* **Task set**:
A - List every company or institution named in the account of autocolor below.
B - In the account of autocolor below, rewrite the paragraph beginning "The questionnaire in the COVID test kits" as a short bulleted list that keeps its main facts.

During my senior spring semester, Harvard's COVID 19 testing schedule required each student to complete a COVID test kit from Color, as well as fill out a lengthy and tedious online form every single time. Early that semester, I built and launched autocolor — a service that automated the electronic parts of this testing process. It operated entirely over Twilio SMS — users would onboard by signing up and sending their credentials to my backend, which would then use them to sign into Color's website and complete their questionnaires on demand.

Within the first two weeks of launch, I had 160 users signed up from word of mouth, and they had done 731 successful activations using my service.

By the time I shut down the service at the end of the semester, I had completed over 1700 activations for 177 users. (Harvard dramatically relaxed its testing frequency requirements over the course of the semester, and eventually dropped them altogether, so the rate of activations dropped sharply over time.)

After doing some tests with my friends, having them race to complete the questionnaire as quickly as humanly possible and comparing it to autocolor's times, I estimate that I saved Harvard undergraduates, grad students, and faculty about 40 hours over the course of the Spring 2022 semester.

The form 🤢

The questionnaire in the COVID test kits was demographic information that would almost never change (ethnicity, date of birth, etc.) and it contained some silly combinations of questions (like asking if you were male, and then on a later screen whether you were pregnant). Critically, though, the form auto-populated any previous answers, which meant that knowing a user's credentials was enough to fill out the questionnaire on their behalf, since it simply required logging into Color's (very slow) site and clicking through the pages of questions.

* **Collected material**:
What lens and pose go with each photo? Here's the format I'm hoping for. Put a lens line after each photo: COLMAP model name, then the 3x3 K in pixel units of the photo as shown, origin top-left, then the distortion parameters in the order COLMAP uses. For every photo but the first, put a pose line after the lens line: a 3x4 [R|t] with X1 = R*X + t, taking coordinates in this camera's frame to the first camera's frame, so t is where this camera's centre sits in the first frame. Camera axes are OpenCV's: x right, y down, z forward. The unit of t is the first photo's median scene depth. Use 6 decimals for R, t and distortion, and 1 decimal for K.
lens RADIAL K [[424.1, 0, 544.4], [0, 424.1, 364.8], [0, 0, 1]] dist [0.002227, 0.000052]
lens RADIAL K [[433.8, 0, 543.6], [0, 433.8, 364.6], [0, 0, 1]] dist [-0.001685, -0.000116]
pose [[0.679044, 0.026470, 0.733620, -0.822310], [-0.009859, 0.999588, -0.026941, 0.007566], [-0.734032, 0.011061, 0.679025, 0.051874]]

* **Answers to the problems**:
A -
- Harvard
- Color
- Twilio

B -
- The questionnaire asked for demographic information that would almost never change, such as ethnicity and date of birth.
- It paired questions oddly, for example asking if you were male and later whether you were pregnant.
- The form auto-populated previous answers.
- So a user's credentials were enough to fill it out for them, by logging into Color's very slow site and clicking through the pages.